Avec cette enquête, la Côte d’Ivoire devient le premier pays au monde à mesurer de façon quantitative et représentative les normes de masculinité. Réalisée entre septembre et octobre 2025, EMASCI a touché 1 530 ménages dans les 33 régions et 8 zones linguistiques du pays. L’étude a été conduite par l’Agence Nationale de la Statistique (ANStat), sous l’égide de la Chaire UNESCO « Eau, Femmes et Pouvoir de Décisions » (CUEFPOD) et du Centre de développement de l’OCDE.
La cérémonie s’est tenue à l’Amphithéâtre A de l’UFHB. Le rapport a été officiellement lancé par M. Moussa DIARASSOUBA, Directeur de Cabinet, représentant Mme Nassénéba TOURÉ, Ministre de la Femme, de la Famille et de l’Enfant.
Le rapport dresse le portrait d’une société ivoirienne où le rôle de pourvoyeur financier reste au cœur de l’identité masculine. 96 % des personnes interrogées estiment que l’homme doit seul "subvenir aux besoins financiers de sa famille".
Cette injonction sociale s’accompagne d’un poids important : plus de 90 % des hommes déclarent ressentir un stress chronique à l’idée de ne pas pouvoir assumer ce rôle. L’enquête révèle aussi une fracture générationnelle préoccupante. Les jeunes hommes de 15 à 24 ans affichent les niveaux d’adhésion aux normes restrictives les plus élevés, alors que les jeunes femmes du même âge sont les plus progressistes.
Prenant la parole lors de cette cérémonie, Mme Euphrasie Kouassi Yao, titulaire de la CUEFPOD et présidente du Groupe technique consultatif, s’est dite confiante quant à l’impact de l’étude. « J'ai foi que les résultats de l'étude sur la masculinité, avec les statistiques qui les accompagnent, nous permettront à toutes et à tous de voir, de toucher du doigt les problèmes, et d'apporter des solutions concrètes et mesurables à nos actions futures », a-t-elle déclaré.
Elle a également rappelé que « La valorisation des compétences féminines et la promotion d'une masculinité positive doivent aller ensemble.
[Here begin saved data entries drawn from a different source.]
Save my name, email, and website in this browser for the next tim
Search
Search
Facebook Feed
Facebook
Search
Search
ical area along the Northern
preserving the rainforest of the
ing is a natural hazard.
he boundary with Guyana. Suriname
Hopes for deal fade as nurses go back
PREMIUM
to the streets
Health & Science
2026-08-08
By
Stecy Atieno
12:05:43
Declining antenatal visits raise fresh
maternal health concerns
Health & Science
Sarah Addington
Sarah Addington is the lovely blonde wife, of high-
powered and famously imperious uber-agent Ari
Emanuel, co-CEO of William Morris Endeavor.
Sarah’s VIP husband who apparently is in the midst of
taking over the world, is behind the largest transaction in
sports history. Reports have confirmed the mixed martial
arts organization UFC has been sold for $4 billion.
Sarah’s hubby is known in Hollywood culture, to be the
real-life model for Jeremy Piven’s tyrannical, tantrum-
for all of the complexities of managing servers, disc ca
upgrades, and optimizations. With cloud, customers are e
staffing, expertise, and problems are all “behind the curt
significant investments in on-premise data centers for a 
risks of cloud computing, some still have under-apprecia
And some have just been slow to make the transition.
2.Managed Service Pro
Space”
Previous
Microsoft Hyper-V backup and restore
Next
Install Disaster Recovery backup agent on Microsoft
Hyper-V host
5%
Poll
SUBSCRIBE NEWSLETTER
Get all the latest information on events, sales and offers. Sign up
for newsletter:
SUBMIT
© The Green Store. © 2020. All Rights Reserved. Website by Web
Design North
Investir dans l'une sans transformer l'autre limiterait l'impact recherché ».
Pour la CUEFPOD, ces résultats ouvrent une "brèche inédite pour l’action publique". L’ambition est claire : construire une société plus juste et plus équitable, où femmes et hommes avancent ensemble.
La Chaire UNESCO CUEFPOD a remercié l’ensemble des autorités, partenaires techniques et financiers, experts, universitaires, leaders communautaires, médias et participants pour la réussite de cette cérémonie historique.